Former Sri Lankan Ambassador Pleads Guilty to Defrauding Sri Lankan Government
Attempted to Embezzle $332,027 During the Purchase of a New Embassy Building
WASHINGTON – A former ambassador for Sri Lanka pleaded guilty today to diverting and attempting to embezzle $332,027 from the government of Sri Lanka during its 2013 purchase of a new embassy building in Washington, D.C.
The announcement was made by U.S. Attorney Matthew M. Graves, Raymond Villanueva, Special Agent in Charge, Washington, D.C. Field Office, Department of Homeland Security, Homeland Security Investigations (HSI), and Wayne A. Jacobs, Special Agent in Charge of the FBI’s Washington Field Office Criminal Division.
Jaliya Chitran Wickramasuriya, 61, of Arlington, Virginia, served as ambassador for the Democratic Socialist Republic of Sri Lanka to the United States and to Mexico from 2008 to 2014. He pleaded guilty in the U.S. District Court for the District of Columbia to a charge of conspiracy to commit wire fraud. The charge carries a statutory maximum of five years in prison and potential financial penalties.
The Honorable Tanya S. Chutkan scheduled sentencing for July 20, 2022.
According to court documents, from in or around late 2012 through November 2013, Wickramasuriya devised a scheme to defraud the government of Sri Lanka during its 2013 purchase of a new embassy building in Washington, D.C. by inflating the price of the real estate transaction by $332,027 and, at closing, diverting those funds from the government to two companies which had no role in the real estate transaction. At and after the January 2013 closing, Wickramasuriya directed these payments. Later in 2013, Wickramasuriya ultimately had an equal amount of funds redirected back to government accounts, leaving the Sri Lankan government with no loss.

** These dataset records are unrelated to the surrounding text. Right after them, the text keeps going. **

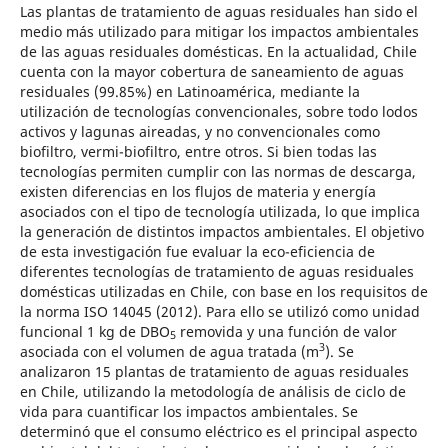
Las plantas de tratamiento de aguas residuales han sido el
medio más utilizado para mitigar los impactos ambientales
de las aguas residuales domésticas. En la actualidad, Chile
cuenta con la mayor cobertura de saneamiento de aguas
residuales (99.85%) en Latinoamérica, mediante la
utilización de tecnologías convencionales, sobre todo lodos
activos y lagunas aireadas, y no convencionales como
biofiltro, vermi-biofiltro, entre otros. Si bien todas las
tecnologías permiten cumplir con las normas de descarga,
existen diferencias en los flujos de materia y energía
asociados con el tipo de tecnología utilizada, lo que implica
la generación de distintos impactos ambientales. El objetivo
de esta investigación fue evaluar la eco-eficiencia de
diferentes tecnologías de tratamiento de aguas residuales
domésticas utilizadas en Chile, con base en los requisitos de
la norma ISO 14045 (2012). Para ello se utilizó como unidad
funcional 1 kg de DBO
removida y una función de valor
5
3
asociada con el volumen de agua tratada (m
). Se
analizaron 15 plantas de tratamiento de aguas residuales
en Chile, utilizando la metodología de análisis de ciclo de
vida para cuantificar los impactos ambientales. Se
determinó que el consumo eléctrico es el principal aspecto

In announcing the plea, U.S. Attorney Graves, HSI Special Agent in Charge Villanueva, and FBI Special Agent in Charge Jacobs commended the work of those who investigated the case from Homeland Security Investigations and FBI. They also acknowledged the efforts of those who handled the prosecution of the case, including Paralegal Specialists Brian Rickers and Angela DeFalco, Special Assistant U.S. Attorneys Matthew Grisier, Alejandra Arias and Steven Brantley, of the Money Laundering and Asset Recovery Section of the Department of Justice, Assistant U.S. Attorney Arvind Lal of the U.S. Attorney’s Office for the District of Columbia, and Christian A. Levesque, Acting Deputy Chief of the Human Rights and Special Prosecutions (HRSP) Section of the Department’s Criminal Division. They also expressed appreciation for the assistance of the Justice Department’s Office of International Affairs.